I use this method mostly for herbs like parsley, marjoram, mint, oregano. Pick and rubber band a bunch of your favorite herbs and hang upside down out of the sun in a warm, dry place. After about two weeks, on a non-humid day, you can take the herbs down, separate the leaves from the stems and put them into jars with a lid. Store them in the dark in a dry location.

Butter

If you are lucky enough to have a cow, or get raw milk from a neighbor, let it stand over night in the frig, then skim off the cream. Let it sit out on the counter for about an hour, then pour it into a food processor (not too much at a time as it will splash out). Process for an amazingly short time until you see milk splashing around in there with some great looking yellow stuff. Pour the buttermilk and butter into a colander that is sitting in a bowl, then remove the butter to a bowl of its own. Add some of that great salt and mix it in with your hands. More buttermilk will separate. Put the butter out on a piece of wax paper, form into any shape you like, wrap it up and freeze it for later use, or use it right away.

Celtic Sea Salt

Peter Young turned me onto this when I first learned how to lacto-ferment form him. You can order it from the Grain and Salt Society. I get 5 pounds of light grey at a time and it costs $28 or so for that much. It is chunky and is great like that or you can buy a salt grinder from them if you like it finer. It has a nice array of trace minerals and has a sweet taste. It is immensely healthful. I use no other salt.
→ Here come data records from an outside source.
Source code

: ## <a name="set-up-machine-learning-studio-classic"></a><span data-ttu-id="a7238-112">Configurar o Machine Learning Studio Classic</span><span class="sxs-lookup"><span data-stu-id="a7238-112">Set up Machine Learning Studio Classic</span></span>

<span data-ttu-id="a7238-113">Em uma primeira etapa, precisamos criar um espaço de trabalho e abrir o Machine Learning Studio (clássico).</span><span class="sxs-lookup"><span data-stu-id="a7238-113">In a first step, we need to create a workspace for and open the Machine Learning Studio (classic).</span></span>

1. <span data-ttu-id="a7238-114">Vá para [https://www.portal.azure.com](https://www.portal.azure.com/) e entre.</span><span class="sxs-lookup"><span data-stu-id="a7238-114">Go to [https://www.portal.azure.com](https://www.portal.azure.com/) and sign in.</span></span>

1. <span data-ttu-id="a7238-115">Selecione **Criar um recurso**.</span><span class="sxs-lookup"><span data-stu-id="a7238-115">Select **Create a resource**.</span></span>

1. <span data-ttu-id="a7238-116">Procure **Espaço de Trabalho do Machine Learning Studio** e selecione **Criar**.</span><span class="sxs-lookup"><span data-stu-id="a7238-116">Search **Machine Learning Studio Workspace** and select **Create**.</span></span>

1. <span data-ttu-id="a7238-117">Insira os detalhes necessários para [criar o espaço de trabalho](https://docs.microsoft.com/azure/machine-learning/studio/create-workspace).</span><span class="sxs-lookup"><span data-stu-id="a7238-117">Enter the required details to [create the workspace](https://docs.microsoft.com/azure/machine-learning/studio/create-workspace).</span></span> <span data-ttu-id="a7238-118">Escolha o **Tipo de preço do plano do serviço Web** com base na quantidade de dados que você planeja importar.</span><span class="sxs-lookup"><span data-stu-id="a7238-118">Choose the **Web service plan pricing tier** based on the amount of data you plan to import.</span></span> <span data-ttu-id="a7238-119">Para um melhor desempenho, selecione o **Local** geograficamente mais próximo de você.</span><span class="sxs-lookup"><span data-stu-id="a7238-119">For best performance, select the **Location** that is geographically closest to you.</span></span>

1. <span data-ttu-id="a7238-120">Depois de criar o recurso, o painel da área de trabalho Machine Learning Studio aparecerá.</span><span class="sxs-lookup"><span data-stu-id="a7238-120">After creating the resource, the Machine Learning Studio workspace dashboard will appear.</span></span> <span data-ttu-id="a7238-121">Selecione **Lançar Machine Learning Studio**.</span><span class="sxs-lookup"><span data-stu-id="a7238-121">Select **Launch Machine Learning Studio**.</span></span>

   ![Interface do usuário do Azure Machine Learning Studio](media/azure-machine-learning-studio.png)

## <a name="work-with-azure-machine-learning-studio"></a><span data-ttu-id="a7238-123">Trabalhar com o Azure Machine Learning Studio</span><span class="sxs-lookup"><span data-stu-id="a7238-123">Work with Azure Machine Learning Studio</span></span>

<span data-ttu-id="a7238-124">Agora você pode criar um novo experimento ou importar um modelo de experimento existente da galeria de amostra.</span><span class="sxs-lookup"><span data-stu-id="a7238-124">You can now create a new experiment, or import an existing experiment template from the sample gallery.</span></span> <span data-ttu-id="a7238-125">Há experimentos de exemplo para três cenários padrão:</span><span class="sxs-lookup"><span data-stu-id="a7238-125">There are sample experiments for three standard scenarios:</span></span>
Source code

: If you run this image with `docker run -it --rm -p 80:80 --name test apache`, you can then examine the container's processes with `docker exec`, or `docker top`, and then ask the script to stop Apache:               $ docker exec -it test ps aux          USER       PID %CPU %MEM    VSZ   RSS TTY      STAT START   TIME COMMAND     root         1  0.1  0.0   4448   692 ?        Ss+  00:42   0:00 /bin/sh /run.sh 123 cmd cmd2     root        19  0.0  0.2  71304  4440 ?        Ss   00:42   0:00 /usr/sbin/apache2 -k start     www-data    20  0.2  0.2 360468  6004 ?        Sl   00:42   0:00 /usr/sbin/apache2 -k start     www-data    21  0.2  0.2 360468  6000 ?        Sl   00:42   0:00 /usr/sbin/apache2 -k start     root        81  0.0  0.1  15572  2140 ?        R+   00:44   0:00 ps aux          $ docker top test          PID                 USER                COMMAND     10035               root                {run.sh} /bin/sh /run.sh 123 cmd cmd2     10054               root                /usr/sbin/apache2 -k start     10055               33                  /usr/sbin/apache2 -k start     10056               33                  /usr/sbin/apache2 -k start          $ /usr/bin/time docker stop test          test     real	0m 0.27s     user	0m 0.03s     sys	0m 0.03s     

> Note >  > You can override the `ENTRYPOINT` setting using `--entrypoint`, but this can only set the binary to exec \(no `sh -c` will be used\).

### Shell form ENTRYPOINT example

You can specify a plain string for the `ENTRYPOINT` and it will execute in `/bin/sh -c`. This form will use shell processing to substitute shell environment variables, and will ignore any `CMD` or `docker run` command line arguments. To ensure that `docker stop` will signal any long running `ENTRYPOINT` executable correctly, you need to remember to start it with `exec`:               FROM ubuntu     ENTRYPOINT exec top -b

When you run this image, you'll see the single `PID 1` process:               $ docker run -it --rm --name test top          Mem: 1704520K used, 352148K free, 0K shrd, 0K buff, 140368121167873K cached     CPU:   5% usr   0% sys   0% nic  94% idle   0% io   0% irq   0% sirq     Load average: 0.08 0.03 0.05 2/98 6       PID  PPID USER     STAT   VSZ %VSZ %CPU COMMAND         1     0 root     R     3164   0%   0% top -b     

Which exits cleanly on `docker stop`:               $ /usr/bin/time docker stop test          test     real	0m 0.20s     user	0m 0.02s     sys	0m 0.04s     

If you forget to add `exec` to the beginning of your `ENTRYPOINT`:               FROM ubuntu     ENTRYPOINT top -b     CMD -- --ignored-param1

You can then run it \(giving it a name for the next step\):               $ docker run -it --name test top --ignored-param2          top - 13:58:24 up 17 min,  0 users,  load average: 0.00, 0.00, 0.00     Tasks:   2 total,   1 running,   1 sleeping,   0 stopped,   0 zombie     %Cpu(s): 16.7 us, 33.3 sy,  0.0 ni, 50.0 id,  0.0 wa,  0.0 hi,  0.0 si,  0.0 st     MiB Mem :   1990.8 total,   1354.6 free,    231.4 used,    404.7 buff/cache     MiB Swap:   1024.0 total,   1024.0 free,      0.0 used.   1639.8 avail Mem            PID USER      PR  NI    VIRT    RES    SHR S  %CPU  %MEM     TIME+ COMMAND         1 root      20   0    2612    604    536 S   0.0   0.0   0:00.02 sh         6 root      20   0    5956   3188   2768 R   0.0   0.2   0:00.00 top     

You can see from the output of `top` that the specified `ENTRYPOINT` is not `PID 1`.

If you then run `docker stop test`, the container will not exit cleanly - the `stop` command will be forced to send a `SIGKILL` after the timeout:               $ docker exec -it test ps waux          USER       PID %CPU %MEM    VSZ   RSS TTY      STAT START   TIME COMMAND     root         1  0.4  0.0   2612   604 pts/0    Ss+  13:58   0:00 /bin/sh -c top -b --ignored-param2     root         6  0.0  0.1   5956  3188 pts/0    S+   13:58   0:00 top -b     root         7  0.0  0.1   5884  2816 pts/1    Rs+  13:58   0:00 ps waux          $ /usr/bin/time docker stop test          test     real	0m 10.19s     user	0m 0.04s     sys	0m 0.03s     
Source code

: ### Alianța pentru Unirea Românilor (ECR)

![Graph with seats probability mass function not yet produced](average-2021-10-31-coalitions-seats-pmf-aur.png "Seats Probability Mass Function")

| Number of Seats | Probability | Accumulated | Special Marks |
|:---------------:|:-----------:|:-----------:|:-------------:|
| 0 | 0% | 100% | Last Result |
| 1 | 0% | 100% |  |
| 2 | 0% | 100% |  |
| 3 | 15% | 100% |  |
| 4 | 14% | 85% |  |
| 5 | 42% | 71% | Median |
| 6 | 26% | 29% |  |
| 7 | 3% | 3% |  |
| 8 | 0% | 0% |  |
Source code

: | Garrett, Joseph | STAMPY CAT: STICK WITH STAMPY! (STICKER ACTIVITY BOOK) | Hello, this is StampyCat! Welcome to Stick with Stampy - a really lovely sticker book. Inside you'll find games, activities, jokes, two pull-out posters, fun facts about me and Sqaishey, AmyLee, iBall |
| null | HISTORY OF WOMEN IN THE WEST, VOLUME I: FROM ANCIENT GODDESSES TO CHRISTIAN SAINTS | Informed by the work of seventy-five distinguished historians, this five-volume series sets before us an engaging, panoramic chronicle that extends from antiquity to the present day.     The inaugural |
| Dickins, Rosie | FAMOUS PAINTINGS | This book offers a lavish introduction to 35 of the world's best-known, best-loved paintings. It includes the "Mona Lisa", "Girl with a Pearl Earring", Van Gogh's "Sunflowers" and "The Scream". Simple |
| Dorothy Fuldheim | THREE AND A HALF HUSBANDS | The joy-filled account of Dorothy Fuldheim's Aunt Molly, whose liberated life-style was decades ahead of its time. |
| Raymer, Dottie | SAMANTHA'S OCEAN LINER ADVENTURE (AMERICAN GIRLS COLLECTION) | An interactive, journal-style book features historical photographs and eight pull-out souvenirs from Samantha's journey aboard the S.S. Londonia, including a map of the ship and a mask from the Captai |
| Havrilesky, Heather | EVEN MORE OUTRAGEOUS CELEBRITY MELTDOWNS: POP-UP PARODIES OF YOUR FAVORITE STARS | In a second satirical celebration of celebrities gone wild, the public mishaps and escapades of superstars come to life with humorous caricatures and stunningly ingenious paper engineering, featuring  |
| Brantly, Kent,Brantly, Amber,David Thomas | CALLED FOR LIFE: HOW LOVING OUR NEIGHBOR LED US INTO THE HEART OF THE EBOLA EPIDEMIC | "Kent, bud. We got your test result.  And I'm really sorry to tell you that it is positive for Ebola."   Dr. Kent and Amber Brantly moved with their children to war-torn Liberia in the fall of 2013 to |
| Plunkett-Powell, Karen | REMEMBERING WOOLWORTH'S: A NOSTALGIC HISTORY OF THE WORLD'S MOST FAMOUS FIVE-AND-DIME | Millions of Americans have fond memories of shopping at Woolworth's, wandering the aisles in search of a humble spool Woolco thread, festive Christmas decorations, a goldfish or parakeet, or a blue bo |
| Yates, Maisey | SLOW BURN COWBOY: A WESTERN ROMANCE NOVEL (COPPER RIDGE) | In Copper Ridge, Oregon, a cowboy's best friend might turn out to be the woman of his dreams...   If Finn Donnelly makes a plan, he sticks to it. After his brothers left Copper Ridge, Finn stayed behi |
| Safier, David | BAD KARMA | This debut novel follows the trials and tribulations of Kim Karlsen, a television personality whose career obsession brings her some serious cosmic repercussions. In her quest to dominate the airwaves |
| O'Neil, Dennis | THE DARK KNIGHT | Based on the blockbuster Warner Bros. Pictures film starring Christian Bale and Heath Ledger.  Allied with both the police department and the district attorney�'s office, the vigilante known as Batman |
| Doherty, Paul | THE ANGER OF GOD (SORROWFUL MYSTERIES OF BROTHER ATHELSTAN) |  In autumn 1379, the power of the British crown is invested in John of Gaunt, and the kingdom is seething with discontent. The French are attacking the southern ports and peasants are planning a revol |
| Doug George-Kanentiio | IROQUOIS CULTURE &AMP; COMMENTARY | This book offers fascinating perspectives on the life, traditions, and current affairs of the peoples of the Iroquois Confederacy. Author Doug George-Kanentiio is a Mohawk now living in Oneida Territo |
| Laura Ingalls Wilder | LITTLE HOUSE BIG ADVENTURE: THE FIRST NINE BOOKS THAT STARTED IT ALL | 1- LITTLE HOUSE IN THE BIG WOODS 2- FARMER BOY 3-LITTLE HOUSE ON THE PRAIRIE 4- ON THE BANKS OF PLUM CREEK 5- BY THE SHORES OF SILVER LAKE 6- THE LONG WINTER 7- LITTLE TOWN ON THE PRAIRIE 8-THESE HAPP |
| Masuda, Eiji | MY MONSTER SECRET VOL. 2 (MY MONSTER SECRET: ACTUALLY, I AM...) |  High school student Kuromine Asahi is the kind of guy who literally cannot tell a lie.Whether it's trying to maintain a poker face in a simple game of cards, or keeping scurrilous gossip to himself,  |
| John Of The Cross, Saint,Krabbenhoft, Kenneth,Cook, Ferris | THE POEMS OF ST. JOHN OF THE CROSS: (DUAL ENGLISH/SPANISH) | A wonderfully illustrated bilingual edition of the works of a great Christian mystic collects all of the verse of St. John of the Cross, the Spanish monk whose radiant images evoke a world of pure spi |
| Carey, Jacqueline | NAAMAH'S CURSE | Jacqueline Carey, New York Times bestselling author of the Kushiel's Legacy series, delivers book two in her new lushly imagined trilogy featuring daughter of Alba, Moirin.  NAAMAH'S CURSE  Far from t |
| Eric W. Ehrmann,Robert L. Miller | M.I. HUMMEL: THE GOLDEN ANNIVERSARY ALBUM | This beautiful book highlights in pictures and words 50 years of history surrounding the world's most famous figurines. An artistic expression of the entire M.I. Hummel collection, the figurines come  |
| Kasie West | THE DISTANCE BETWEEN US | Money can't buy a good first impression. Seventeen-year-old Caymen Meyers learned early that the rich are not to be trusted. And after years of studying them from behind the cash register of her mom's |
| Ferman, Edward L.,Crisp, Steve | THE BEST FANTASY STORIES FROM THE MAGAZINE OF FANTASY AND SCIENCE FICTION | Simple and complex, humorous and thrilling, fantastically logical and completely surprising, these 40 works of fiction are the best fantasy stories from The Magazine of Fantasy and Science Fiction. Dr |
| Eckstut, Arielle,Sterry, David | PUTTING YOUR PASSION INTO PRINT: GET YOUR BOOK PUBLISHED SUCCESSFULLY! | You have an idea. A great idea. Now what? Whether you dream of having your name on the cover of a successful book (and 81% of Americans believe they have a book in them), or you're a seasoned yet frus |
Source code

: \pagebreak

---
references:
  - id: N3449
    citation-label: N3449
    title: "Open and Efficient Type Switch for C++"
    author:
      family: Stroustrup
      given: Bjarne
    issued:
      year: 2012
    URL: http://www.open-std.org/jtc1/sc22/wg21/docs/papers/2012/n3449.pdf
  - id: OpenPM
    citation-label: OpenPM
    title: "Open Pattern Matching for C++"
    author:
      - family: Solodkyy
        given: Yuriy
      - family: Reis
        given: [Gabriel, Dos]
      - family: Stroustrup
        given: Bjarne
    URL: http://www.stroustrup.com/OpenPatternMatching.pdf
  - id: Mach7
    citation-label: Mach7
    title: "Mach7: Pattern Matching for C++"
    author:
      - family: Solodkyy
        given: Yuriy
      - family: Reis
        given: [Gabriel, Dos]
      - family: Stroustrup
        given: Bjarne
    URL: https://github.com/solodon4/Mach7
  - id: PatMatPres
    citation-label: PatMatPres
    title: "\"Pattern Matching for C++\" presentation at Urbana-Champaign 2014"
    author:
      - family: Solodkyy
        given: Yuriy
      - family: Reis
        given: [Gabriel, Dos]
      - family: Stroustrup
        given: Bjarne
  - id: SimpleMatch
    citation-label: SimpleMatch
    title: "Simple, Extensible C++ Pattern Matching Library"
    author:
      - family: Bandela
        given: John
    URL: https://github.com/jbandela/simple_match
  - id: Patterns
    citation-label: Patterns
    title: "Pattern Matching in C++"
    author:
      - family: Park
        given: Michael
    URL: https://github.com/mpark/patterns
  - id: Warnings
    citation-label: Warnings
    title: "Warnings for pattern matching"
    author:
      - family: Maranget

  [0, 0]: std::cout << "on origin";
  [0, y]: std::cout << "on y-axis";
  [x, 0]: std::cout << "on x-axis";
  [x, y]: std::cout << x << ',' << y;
Root cellaring of carrots, apples, beets, potatoes

Go out and get Nancy Bubel's book Root Cellaring and build your own or retrofit one. We store potatoes and apples in bushels on shelves, and carrots and beets in wet sand on the floor in bushels. We use them all winter until late April.

Braids of onions, shallots, garlic

the best way to store these alliums is in braids because they get good air circulation that way. French braid this family with a twine string to keep the braid sturdy as the stalks die back. Store in 50-55 degrees out of the sun - not in a damp place. If you can't braid you can store these folks in baskets, checking them regularly for rot.

Jack is the king of wine and beer making, dehydration, yogurt and such, so maybe he will write an article some day on those topics.

Have a good time with your food preservation exploits. And bring stuff out and brag regularly to anyone who will listen, and feel so comfy and satisfied and well-fed from what you have wrought!